(Extracted data entries)
**********

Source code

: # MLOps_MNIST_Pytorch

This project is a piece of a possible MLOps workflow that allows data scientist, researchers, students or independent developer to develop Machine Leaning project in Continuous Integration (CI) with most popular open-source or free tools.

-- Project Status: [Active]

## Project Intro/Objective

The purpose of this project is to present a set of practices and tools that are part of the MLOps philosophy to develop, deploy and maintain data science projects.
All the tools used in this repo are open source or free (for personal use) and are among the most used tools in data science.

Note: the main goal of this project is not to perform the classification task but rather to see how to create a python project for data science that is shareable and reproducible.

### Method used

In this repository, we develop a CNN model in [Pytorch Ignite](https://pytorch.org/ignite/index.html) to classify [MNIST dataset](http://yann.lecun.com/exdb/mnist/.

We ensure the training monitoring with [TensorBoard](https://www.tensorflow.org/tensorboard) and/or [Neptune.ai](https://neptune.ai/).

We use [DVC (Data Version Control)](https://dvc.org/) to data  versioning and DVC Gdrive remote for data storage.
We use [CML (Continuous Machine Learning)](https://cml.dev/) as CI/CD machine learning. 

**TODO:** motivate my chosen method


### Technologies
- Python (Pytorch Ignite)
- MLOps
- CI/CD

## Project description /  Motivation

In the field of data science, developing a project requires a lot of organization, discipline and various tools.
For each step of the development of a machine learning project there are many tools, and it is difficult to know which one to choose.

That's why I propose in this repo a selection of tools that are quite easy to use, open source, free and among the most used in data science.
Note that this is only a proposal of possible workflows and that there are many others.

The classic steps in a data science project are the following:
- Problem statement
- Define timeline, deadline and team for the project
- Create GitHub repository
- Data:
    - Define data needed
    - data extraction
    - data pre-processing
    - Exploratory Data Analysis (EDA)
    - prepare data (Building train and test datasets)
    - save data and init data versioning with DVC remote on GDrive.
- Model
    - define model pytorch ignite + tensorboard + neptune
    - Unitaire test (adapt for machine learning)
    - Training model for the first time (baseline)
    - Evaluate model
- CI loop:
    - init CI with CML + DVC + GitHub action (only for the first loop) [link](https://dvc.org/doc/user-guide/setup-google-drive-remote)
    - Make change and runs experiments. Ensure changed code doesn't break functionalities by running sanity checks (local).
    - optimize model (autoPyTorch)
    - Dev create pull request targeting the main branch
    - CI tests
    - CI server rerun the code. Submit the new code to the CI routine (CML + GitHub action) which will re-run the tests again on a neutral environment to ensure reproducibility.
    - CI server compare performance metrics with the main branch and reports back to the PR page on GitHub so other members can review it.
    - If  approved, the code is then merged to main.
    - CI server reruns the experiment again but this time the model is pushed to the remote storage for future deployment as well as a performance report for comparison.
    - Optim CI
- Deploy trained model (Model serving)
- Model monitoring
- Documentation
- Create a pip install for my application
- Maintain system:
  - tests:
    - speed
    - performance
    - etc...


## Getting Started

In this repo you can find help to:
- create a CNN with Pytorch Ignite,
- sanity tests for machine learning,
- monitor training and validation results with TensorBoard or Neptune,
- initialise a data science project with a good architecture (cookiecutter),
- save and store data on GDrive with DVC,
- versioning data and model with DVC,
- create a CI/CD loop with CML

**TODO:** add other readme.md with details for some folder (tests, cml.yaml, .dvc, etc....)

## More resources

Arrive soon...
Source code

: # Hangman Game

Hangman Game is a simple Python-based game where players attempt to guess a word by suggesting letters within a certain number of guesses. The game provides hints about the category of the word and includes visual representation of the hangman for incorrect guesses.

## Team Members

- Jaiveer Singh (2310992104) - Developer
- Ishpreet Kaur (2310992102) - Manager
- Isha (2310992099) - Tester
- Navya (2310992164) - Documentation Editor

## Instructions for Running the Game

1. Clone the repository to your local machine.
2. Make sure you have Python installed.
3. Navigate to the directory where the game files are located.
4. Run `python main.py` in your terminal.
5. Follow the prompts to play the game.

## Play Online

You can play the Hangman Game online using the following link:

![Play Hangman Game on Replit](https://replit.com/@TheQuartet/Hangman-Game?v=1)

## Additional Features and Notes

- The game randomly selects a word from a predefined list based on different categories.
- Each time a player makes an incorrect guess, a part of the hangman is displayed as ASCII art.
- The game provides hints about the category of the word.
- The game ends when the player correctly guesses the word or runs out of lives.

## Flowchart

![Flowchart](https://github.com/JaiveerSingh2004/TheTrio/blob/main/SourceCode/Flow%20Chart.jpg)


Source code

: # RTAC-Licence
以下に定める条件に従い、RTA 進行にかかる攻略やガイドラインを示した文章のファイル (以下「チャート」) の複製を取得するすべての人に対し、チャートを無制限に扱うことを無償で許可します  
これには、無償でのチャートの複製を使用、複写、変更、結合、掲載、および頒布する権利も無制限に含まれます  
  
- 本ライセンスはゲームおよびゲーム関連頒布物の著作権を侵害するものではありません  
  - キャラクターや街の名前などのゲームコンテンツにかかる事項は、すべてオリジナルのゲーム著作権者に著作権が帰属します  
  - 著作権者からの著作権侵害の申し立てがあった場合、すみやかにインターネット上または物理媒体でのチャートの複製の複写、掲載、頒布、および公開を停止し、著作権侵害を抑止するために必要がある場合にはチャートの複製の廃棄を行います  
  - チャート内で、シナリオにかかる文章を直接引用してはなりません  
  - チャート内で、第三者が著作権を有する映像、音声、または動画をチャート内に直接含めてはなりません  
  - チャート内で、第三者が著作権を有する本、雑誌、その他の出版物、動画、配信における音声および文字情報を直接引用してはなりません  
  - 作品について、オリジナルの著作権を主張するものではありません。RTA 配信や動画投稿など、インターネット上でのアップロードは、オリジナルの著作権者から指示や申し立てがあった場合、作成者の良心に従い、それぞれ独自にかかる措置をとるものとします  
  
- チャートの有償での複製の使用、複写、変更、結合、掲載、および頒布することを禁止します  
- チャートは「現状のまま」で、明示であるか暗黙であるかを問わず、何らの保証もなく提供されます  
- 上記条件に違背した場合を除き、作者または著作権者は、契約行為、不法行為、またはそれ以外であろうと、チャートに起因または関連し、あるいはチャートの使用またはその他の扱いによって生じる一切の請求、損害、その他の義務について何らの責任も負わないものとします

**********

Out of the data above, give again only the lines starting at the one holding "-- Project Status: [Active]" and ending at the one holding "We ensure the", unchanged.

-- Project Status: [Active]

## Project Intro/Objective

The purpose of this project is to present a set of practices and tools that are part of the MLOps philosophy to develop, deploy and maintain data science projects.
All the tools used in this repo are open source or free (for personal use) and are among the most used tools in data science.

Note: the main goal of this project is not to perform the classification task but rather to see how to create a python project for data science that is shareable and reproducible.

### Method used

In this repository, we develop a CNN model in [Pytorch Ignite](https://pytorch.org/ignite/index.html) to classify [MNIST dataset](http://yann.lecun.com/exdb/mnist/.

We ensure the training monitoring with [TensorBoard](https://www.tensorflow.org/tensorboard) and/or [Neptune.ai](https://neptune.ai/).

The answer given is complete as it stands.